Platformisation 2027 - Consequences on occupational safety and health (2016-2017)
In 2016-2017, INRS carried out a foresight exercise on platformisation and its impacts on occupational safety and health in 2027. This exercise was built on the previous exercise conducted in 2016 on modes and methods of production in France in 2040. It was done in partnership with OSH bodies, institutional players and “new economy” participants. Several scenarios and three activity sectors (health, retail, interior construction) were examined.
Modes and methods of production in France in 2040 (2015-2016)
What are the production modes of the future ? And their consequences on occupational health and safety ? This exercise comprised four major stages :
- a retrospective phase to review the development of production modes over the previous 25 years and their consequences on occupational safety and health and to determine the factors influencing production modes and occupational safety and health (artificial intelligence, new technologies, forms of work contracts, etc.),
- determination of any breaking points or changes in the previous 25 years that could have had an impact on those factors,
- identification of the main challenges in terms of production and work organisation that would influence future changes,
- specific breakdown of these results in terms of occupational risks and prevention.
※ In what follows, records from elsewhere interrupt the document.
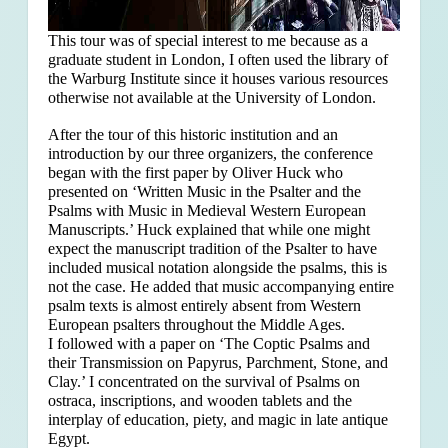
This tour was of special interest to me because as a
graduate student in London, I often used the library of
the Warburg Institute since it houses various resources
otherwise not available at the University of London.
After the tour of this historic institution and an
introduction by our three organizers, the conference
began with the first paper by Oliver Huck who
presented on ‘Written Music in the Psalter and the
Psalms with Music in Medieval Western European
Manuscripts.’ Huck explained that
while one might
expect the manuscript tradition of the Psalter to have
included musical notation alongside the psalms, this is
not the case. He added that music accompanying entire
psalm texts is almost entirely absent from Western
European psalters throughout the Middle Ages.
I followed with a paper on ‘The Coptic Psalms and
their Transmission on Papyrus, Parchment, Stone, and
Clay.’ I concentrated on the survival of Psalms on
ostraca, inscriptions, and wooden tablets and the
interplay of education, piety, and magic in late antique
Egypt.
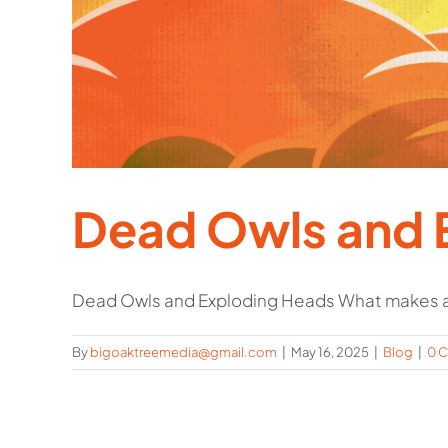
Dead Owls and 
Dead Owls and Exploding Heads What makes a
By
bigoaktreemedia@gmail.com
|
May 16, 2025
|
Blog
|
0 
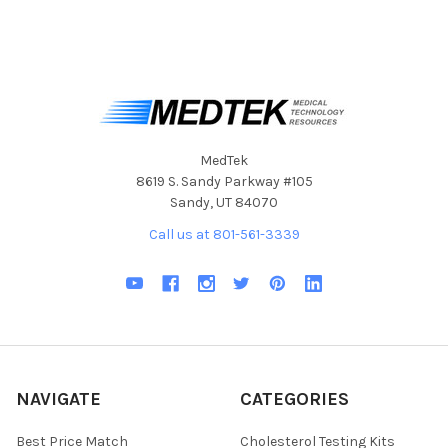
MedTek
8619 S. Sandy Parkway #105
Sandy, UT 84070
Call us at 801-561-3339
NAVIGATE
CATEGORIES
Best Price Match
Cholesterol Testing Kits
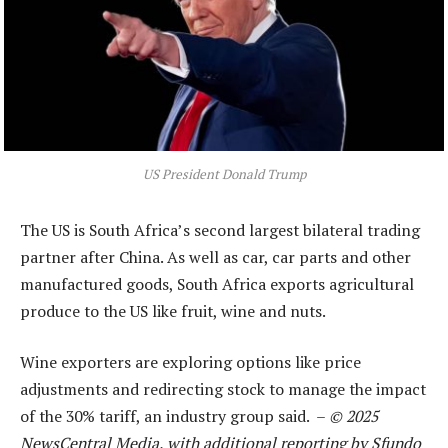
US President Donald Trump
The US is South Africa’s second largest bilateral trading
partner after China. As well as car, car parts and other
manufactured goods, South Africa exports agricultural
produce to the US like fruit, wine and nuts.
Wine exporters are exploring options like price
adjustments and redirecting stock to manage the impact
of the 30% tariff, an industry group said. –
© 2025
NewsCentral Media, with additional reporting by Sfundo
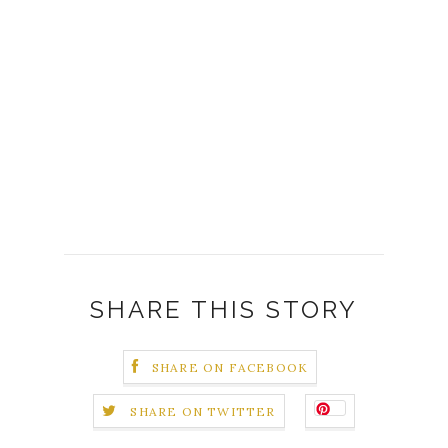
SHARE THIS STORY
SHARE ON FACEBOOK
SHARE ON TWITTER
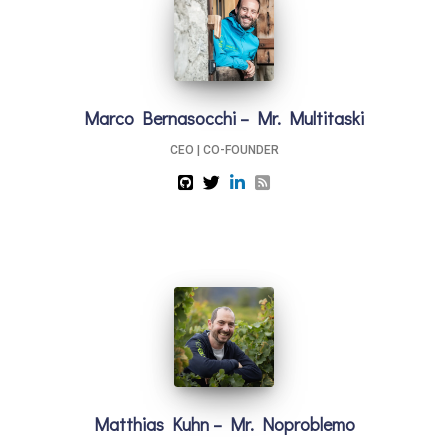
Marco Bernasocchi – Mr. Multitaski
CEO | CO-FOUNDER
Matthias Kuhn – Mr. Noproblemo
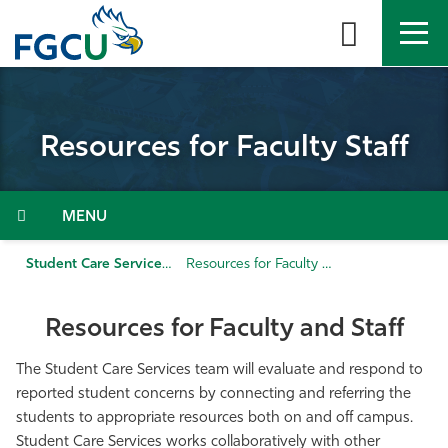
Skip
to
the
content
APPLY
DIRECTORY
MYFGCU
Resources for Faculty Staff
About
Academics
Menu
Admissions & Aid
Student Care Services
Resources for Faculty Staff
Student Life
Resources for Faculty and Staff
Community
The Student Care Services team will evaluate and respond to
reported student concerns by connecting and referring the
students to appropriate resources both on and off campus.
Resources
Student Care Services works collaboratively with other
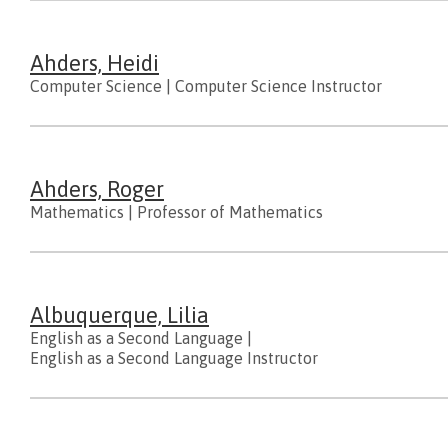
Ahders, Heidi
Computer Science
|
Computer Science Instructor
Ahders, Roger
Mathematics
|
Professor of Mathematics
Albuquerque, Lilia
English as a Second Language
|
English as a Second Language Instructor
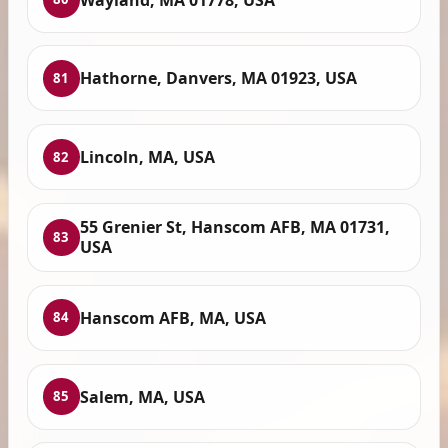
Hathorne, Danvers, MA 01923, USA
81
Lincoln, MA, USA
82
55 Grenier St, Hanscom AFB, MA 01731,
83
USA
Hanscom AFB, MA, USA
84
Salem, MA, USA
85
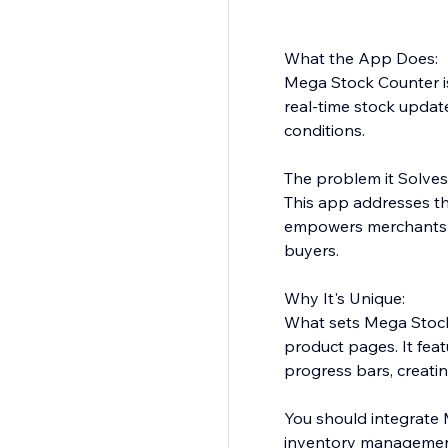
What the App Does:
Mega Stock Counter is
real-time stock upda
conditions.
The problem it Solves
This app addresses th
empowers merchants to
buyers.
Why It's Unique:
What sets Mega Stock 
product pages. It fea
progress bars, creati
You should integrate 
inventory management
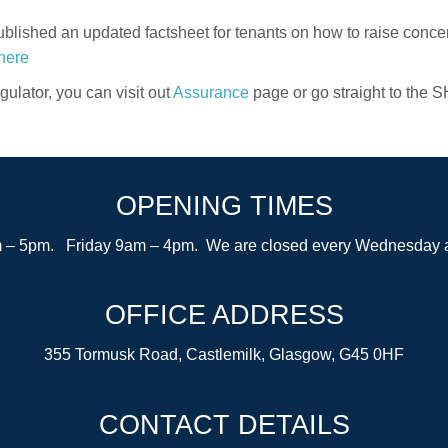
blished an updated factsheet for tenants on how to raise conc
here
ulator, you can visit out
Assurance
page or go straight to the S
OPENING TIMES
– 5pm. Friday 9am – 4pm. We are closed every Wednesday after
OFFICE ADDRESS
355 Tormusk Road, Castlemilk, Glasgow, G45 0HF
CONTACT DETAILS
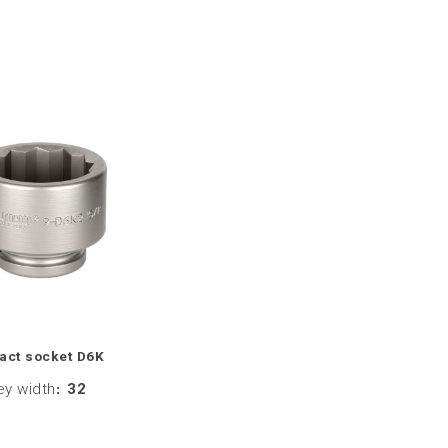
act socket D6K
ey width
:
32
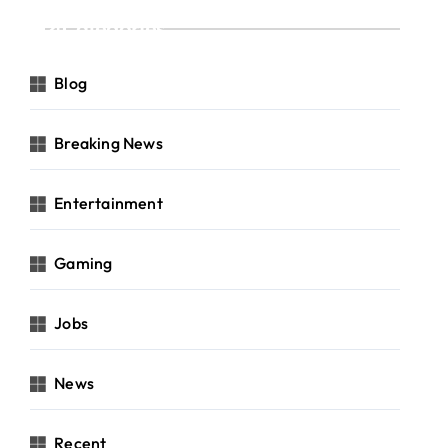
Categories
Blog
Breaking News
Entertainment
Gaming
Jobs
News
Recent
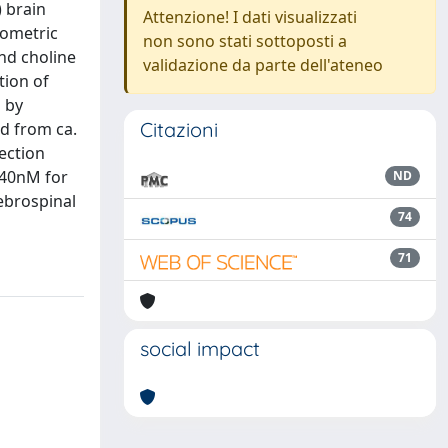
) brain
Attenzione! I dati visualizzati
rometric
non sono stati sottoposti a
nd choline
validazione da parte dell'ateneo
tion of
 by
Citazioni
ed from ca.
tection
. 40nM for
ND
ebrospinal
74
71
social impact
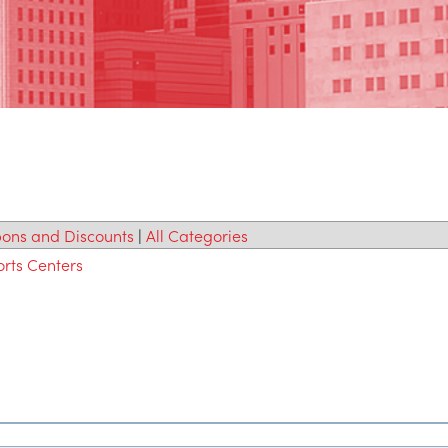
ons and Discounts
|
All Categories
orts Centers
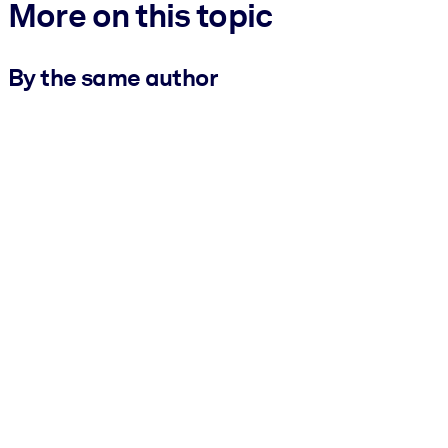
More on this topic
By the same author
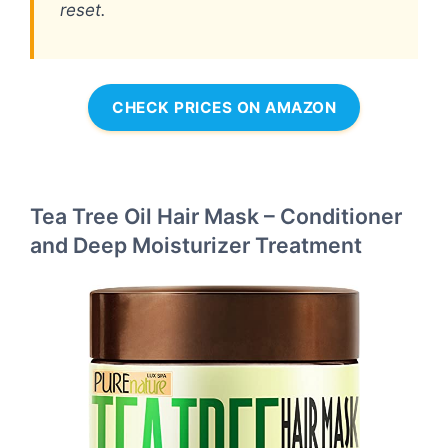
reset.
CHECK PRICES ON AMAZON
Tea Tree Oil Hair Mask – Conditioner
and Deep Moisturizer Treatment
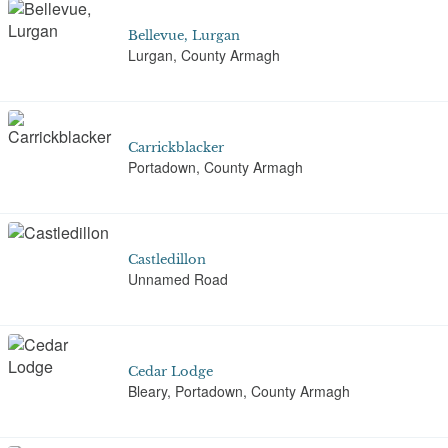
Bellevue, Lurgan
Lurgan, County Armagh
Carrickblacker
Portadown, County Armagh
Castledillon
Unnamed Road
Cedar Lodge
Bleary, Portadown, County Armagh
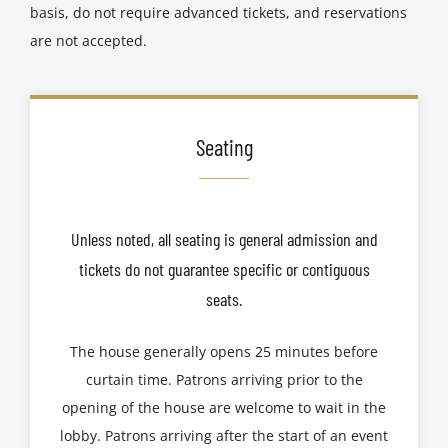
basis, do not require advanced tickets, and reservations
are not accepted.
Seating
Unless noted, all seating is general admission and
tickets do not guarantee specific or contiguous
seats.
The house generally opens 25 minutes before
curtain time. Patrons arriving prior to the
opening of the house are welcome to wait in the
lobby. Patrons arriving after the start of an event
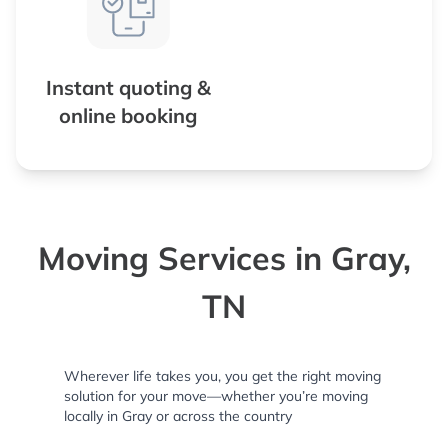
Instant quoting &
online booking
Moving Services in Gray,
TN
Wherever life takes you, you get the right moving
solution for your move—whether you’re moving
locally in Gray or across the country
Development of nanomaterials by 2030 and their consequences on occupational safety and health in small enterprises in France (2014)
This exercise was conducted in cooperation with French partners, the Swiss Accident Insurance Fund (Suva) and the International Social Security Association (ISSA).
Depending on the development of nanomaterials, worker exposure and therefore the risk prevention measures to be implemented will not be the same. A multi-disciplinary working group designed four scenarios about the development of nanomaterials in France and deduced the impact of each of them on occupational risk prevention.
Use of physical assistance robots by the year 2030 (2013)
While these new types of industrial, service or personal care robots present a real opportunity for people at work, they also bring new risks for the health and safety of operators. Therefore, our experts have created different possible scenarios about how they may evolve and analysed their potential impact on occupational safety and health.